A tres años del sismo
Hace tres años del sismo en México, el peor que viví. Había llegado de La Habana dos días antes dejando atrás el paso de un huracán que solo me cobró un toldo y el malagradecimiento de cuatro turistas que albergamos en casa.
Era un día como cualquier otro. Sol, paz total, cantos de gallos, de pájaros, y la alegría de volver al hogar, a mis flores y a mis plantas. Mi hijo bailaba frente a la tele, seguía el estribillo de las canciones y la coreografía de unos dibujos animados y yo, sentada detrás de él, me llevaba una quesadilla a la boca cuando el rugido estruendoso aquel comenzó a estremecer todo. Eran las 13 horas con 14 minutos del 19 de septiembre de 2017.
Mi compañero miró extrañado hacia afuera. Volví a mirar a mi hijo bailar mientras el televisor comenzó a agitarse y así también la mesa, el plato, las lámparas, los adornos. De un tirón y atragantándome el último bocado arranqué al niño de su fantasía con un solo brazo y le exclamé a su papá “¡está temblando!”.
Bajé las escaleras trepidantes, salgo a la calle movediza y cubriendo con mi cuerpo toda la humanidad de mi hijo grité alertando “¡¡¡los postes, los postes!!!”, que se doblaban en el aire con intención de desplomarse contra el piso. Seguimos corriendo hasta el mirador que está en lo alto y a cincuenta metros de mi casa cuando, por fin, todo se detuvo.
Llegó una vecina con su pequeño, balbuceaba nerviosa que había estado muy duro. Mi compañero decía igual, que “la cosa había estado grave, seria”. Se aparece un taxi y el chofer nos pregunta si estábamos bien, le contestamos que sí y nos avisó que abajo, en el valle, se habían derrumbado casas y bardas.
Esperamos unos minutos en el mirador por las posibles réplicas. Me mantuve en silencio, solo observando que los niños no habían advertido nada y seguían jugando en sus fantasías.
De vuelta a casa agarro el celular y veo en las redes el pavor y los primeros números de muertos. “No puede ser”, me digo. No actué en ningún momento por miedo, más bien por instinto, por la reacción que provoca haber traspasado experiencias pasadas. Llamé mentiroso al taxista, exagerado. Mi incredulidad no admitía el desastre del temblor. Tampoco vi ni sentí grandes sacudidas que no hubiese vivido antes en la ciudad de México, o eso creía. Blindé mi cuerpo y mi mente en una negación que trataba de defenderse de una adversidad intempestiva, súbita, sin igual. Me costó largos minutos aceptar que una parte importante de México estaba sepultada en escombros, y debajo de ellos había gente atrapada, viva y muerta.

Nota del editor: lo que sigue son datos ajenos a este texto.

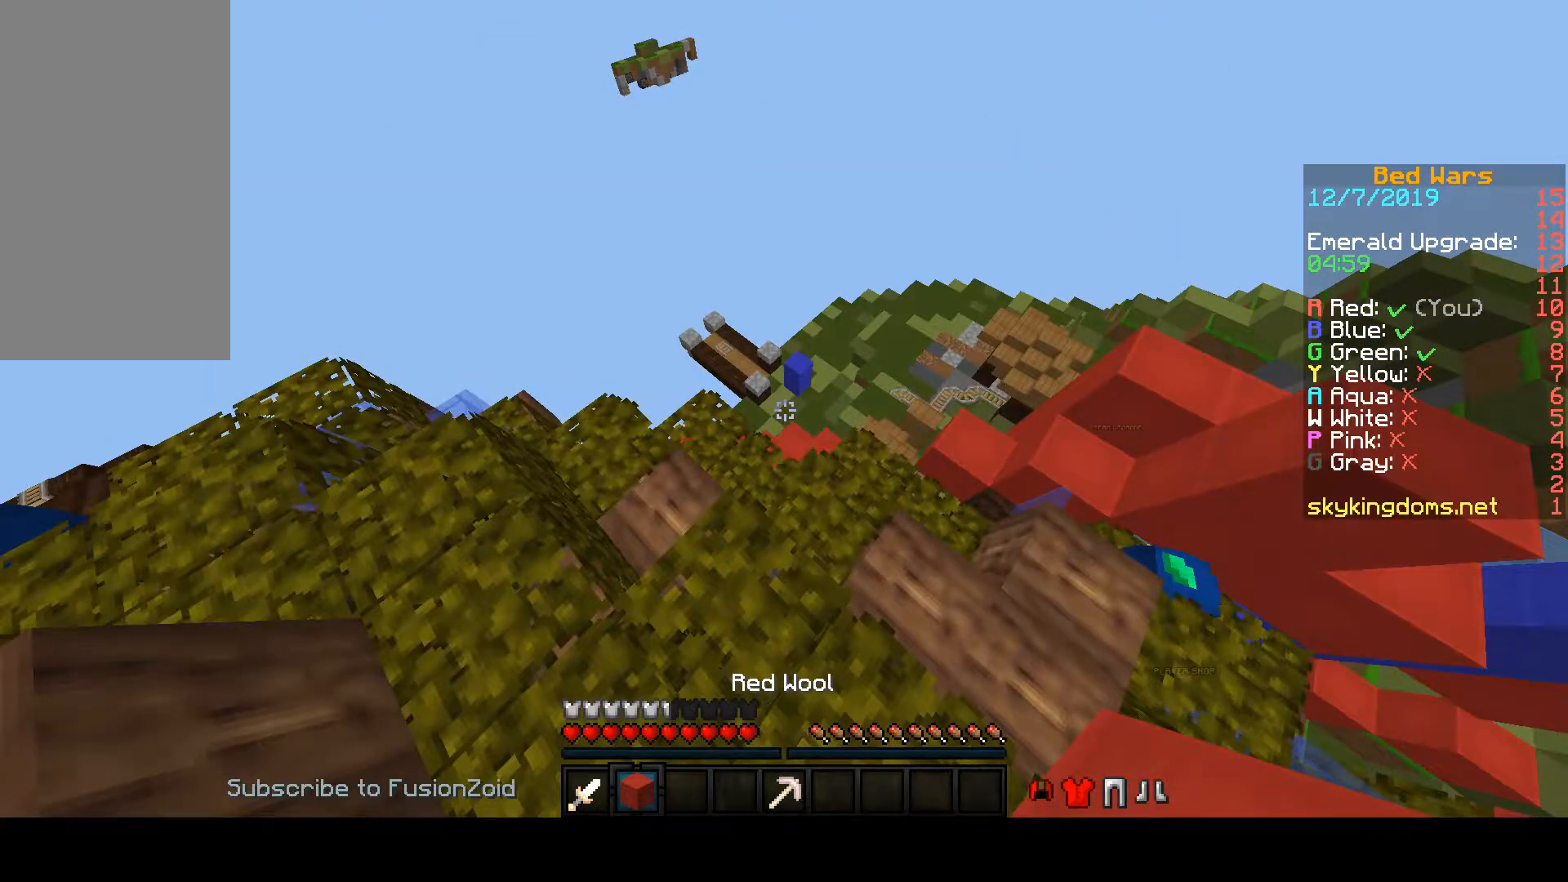
{"keys": ["w"], "mouse": [], "events": []}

Algunas personas nos llamaron y atiné a escribir en Facebook “Estamos bien, cómo están los demás?” Inmediatamente después nos quedamos sin red. Dice mi madre que aquel mensaje escueto ha sido el más importante de su vida.
Al día siguiente teníamos pasaje para Argentina. La terminal 2 del aeropuerto internacional se encontraba cerrada porque se había abierto en el suelo un socavón que no permitía el tránsito. Esto lo supimos en la noche, cuando regresó la corriente y el internet. A la par, conocimos la cifra de personas fallecidas al cierre del primer día: “un sismo de 7,1 en la escala de Ritcher está dejando casi 150 fallecidos en pocas horas”.
Cada 19 de septiembre a las 11 de la mañana se hace un ejercicio de simulacro en la ciudad de México en memoria del terremoto ocurrido en 1985. Ese año (2017) dos horas después del simulacro, se repitió la espantosa historia. El miedo a los movimientos telúricos está adherido al inconsciente de los y las defeñas. Es un trauma álmico que les supera la existencia y que se transmite de generación en generación. Que la tierra haya marcado la misma desgracia el mismo día del calendario nos hace preguntarnos ¿por qué la muerte nos visita así otra vez?
Nos despertamos el 20 con la noticia de que los aeropuertos iban a continuar en funcionamiento. La cifra de muertos subía a 220. Mientras desayunábamos ya en la ciudad, se televisaba el caso del Colegio Rébsamen y el rescate de la niña Frida quien, finalmente, nunca existió. Las labores de salvamento de la sociedad civil fueron instantáneas, heroicas, y ya eran noticia los “topos”, los mejores rescatistas de la ciudad de México, ejército de voluntarios con vocación altruista de salvar vidas tras los derrumbes.
La fila para llegar a la entrada de la terminal 2 era kilométrica. No había qué hacer, solo esperar para llegar a tiempo. El socavón impedía el tráfico fluido y perdimos el vuelo. El aeropuerto era un caos, de gente, de emociones al límite, de poca organización de los funcionarios. Con los rostros impávidos los operarios nos negaban cualquier alternativa. No hubo tiempo de tolerancia a sabiendas que México en ese instante vivía de los peores momentos de su historia. Mi indignación brotó con fuerza y terminó expresando la amenaza de una demanda contra la aerolínea y nos montaron en el siguiente vuelo con 30 minutos de diferencia.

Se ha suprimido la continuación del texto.